*** DOCUMENT EXCERPT ***
President announcing reforms on Friday

By Stefanos Evripidou

PRESIDENT NICOS Anastasiades yesterday announced the complete reform of social policy based on the principle of securing a Guaranteed Minimum Income for all citizens, financed in large part by eliminating non-targeted allowances.

The general principle of this new “revolutionary reform”, as he called it, is to guarantee that all citizens have an income sufficient to live on, provided they meet certain conditions.

The reform will see the rationalisation of state expenditure on social welfare should be fully in place by June 2014 with the troika’s blessing, he said.

“Beneficiaries will be all of our fellow citizens who have an income below that which can assure them a dignified living, irrespective of age, class or professional situation,” Anastasiades said.

The level of the Guaranteed Minimum Income would take into consideration the needs of every citizen and every household concerning nutrition, clothing, consumption of electricity and other indispensable items.

At the same time, it will guarantee the right for housing of the economically weaker groups of the population, he said. This will be done either through subsidising rent if the beneficiaries don’t own their own residence, or through subsidising the interest on housing loans in cases where people own a house but face problems in paying instalments.

“Also covered will be unforeseen expenses, which unfortunately come up in every household, such as, for example, absolutely necessary construction and repairs to houses, municipal taxes, etc,” he said.

“What I want to stress emphatically is that the Guaranteed Minimum Income will also be provided to thousands of our fellow citizens who, in spite of their needs, are not covered to this day by the existing system and did not receive any substantial assistance from the state,” the president said.

These would include unemployed graduates of schools and universities, working people with particularly low earnings will have their income supplemented to reach the Guaranteed Minimum Income, and the self-employed, who have found themselves out of work and who, until now were not covered.

According to Eurostat, unemployment in Cyprus reached 16.3 per cent in May 2013 compared to 15.8 per cent in April 2013.
*** DATA FOR ANALYSIS ***
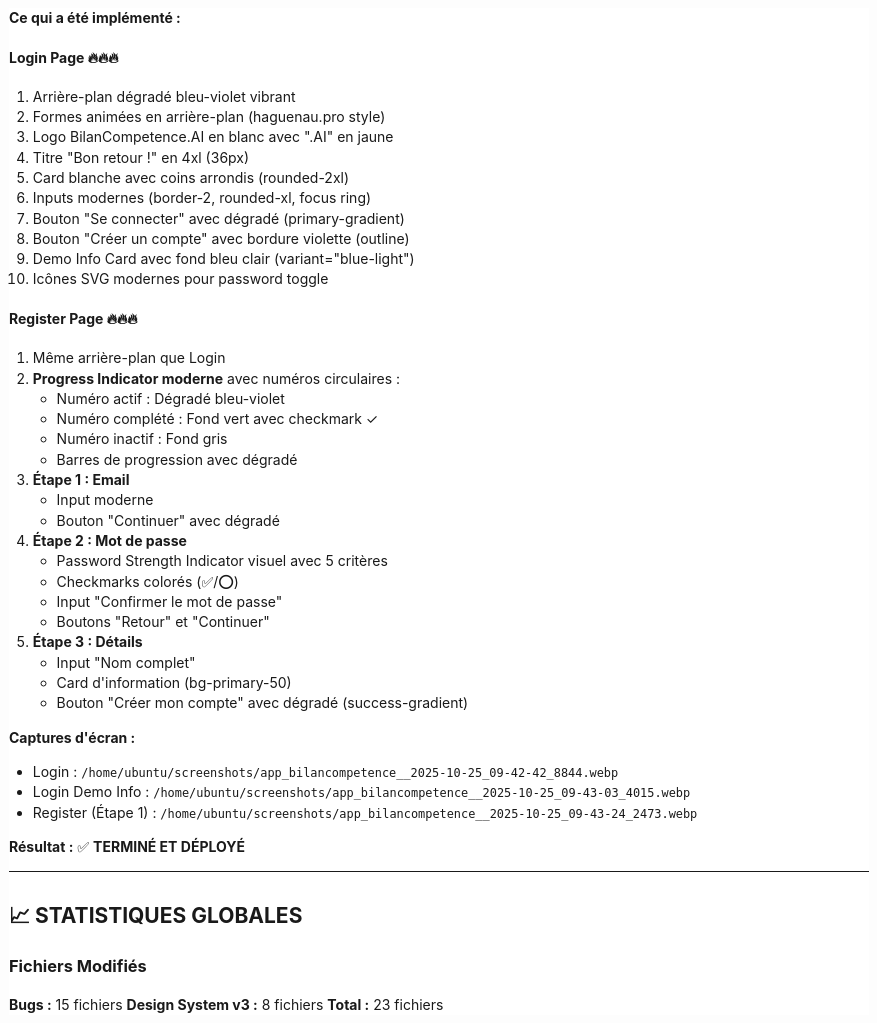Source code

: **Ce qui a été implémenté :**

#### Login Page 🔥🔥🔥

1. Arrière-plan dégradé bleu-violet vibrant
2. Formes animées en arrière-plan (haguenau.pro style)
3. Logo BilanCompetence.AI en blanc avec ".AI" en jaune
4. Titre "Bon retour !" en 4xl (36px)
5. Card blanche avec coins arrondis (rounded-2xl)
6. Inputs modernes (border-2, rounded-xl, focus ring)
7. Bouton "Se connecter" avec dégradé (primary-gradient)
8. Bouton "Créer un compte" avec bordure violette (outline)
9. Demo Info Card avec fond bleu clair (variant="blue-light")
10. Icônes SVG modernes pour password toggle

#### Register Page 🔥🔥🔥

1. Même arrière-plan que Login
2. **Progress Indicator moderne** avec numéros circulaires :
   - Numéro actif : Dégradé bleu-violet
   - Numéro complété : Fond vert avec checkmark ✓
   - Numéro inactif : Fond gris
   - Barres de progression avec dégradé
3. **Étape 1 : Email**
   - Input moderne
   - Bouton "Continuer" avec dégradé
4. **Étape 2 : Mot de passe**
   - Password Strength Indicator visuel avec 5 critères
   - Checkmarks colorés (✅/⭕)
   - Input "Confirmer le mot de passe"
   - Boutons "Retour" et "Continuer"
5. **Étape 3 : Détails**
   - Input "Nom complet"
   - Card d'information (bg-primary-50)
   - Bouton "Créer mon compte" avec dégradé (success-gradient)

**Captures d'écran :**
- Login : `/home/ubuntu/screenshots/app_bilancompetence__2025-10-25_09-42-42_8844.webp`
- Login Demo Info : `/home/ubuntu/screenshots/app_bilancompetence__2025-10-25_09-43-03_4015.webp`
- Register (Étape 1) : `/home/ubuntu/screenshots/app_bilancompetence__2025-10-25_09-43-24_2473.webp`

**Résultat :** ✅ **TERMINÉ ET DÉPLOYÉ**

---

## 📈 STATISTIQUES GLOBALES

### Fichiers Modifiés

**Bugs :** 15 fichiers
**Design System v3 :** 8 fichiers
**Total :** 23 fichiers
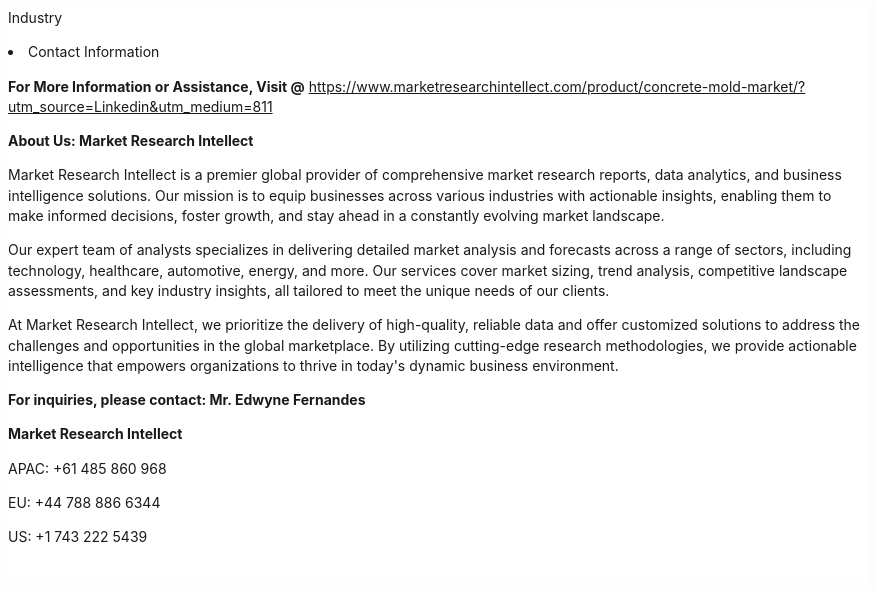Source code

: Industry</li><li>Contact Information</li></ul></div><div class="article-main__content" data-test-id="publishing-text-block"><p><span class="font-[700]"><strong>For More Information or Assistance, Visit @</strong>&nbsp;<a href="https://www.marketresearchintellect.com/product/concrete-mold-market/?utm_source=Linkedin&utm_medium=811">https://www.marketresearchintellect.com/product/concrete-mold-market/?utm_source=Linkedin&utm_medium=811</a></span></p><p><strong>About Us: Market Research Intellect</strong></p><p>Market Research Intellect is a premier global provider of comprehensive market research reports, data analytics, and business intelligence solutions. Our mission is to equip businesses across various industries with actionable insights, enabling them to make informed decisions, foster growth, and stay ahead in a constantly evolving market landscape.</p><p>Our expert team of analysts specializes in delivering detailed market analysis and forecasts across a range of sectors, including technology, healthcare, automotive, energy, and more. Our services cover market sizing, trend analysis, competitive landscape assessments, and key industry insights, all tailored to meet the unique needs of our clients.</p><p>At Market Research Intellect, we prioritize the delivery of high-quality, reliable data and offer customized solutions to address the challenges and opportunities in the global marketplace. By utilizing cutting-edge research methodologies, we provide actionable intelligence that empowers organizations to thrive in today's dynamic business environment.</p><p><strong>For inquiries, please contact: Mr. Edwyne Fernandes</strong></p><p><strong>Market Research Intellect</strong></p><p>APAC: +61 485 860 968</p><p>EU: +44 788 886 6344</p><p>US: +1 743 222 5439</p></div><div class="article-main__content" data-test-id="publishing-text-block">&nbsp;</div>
***
# [REQUIRED WORK]
a. Reproduce the part of the article on the Guaranteed Minimum Income reform between "The level of" and "in paying instalments.", inclusive.
b. Answer these questions using the article on the Guaranteed Minimum Income reform.
(i) What did the president call the new reform?
(ii) What two forms of subsidy will be used to guarantee housing for the economically weaker groups?
(iii) According to Eurostat, what was the unemployment rate in Cyprus in May 2013?

# [ANSWERS BY ITEM NUMBER]
a.
The level of the Guaranteed Minimum Income would take into consideration the needs of every citizen and every household concerning nutrition, clothing, consumption of electricity and other indispensable items.

At the same time, it will guarantee the right for housing of the economically weaker groups of the population, he said. This will be done either through subsidising rent if the beneficiaries don’t own their own residence, or through subsidising the interest on housing loans in cases where people own a house but face problems in paying instalments.

b.
(i) A "revolutionary reform."
(ii) Subsidized rent for beneficiaries who don't own their residence, and subsidized interest on housing loans for people who own a house but have trouble paying installments.
(iii) 16.3 per cent.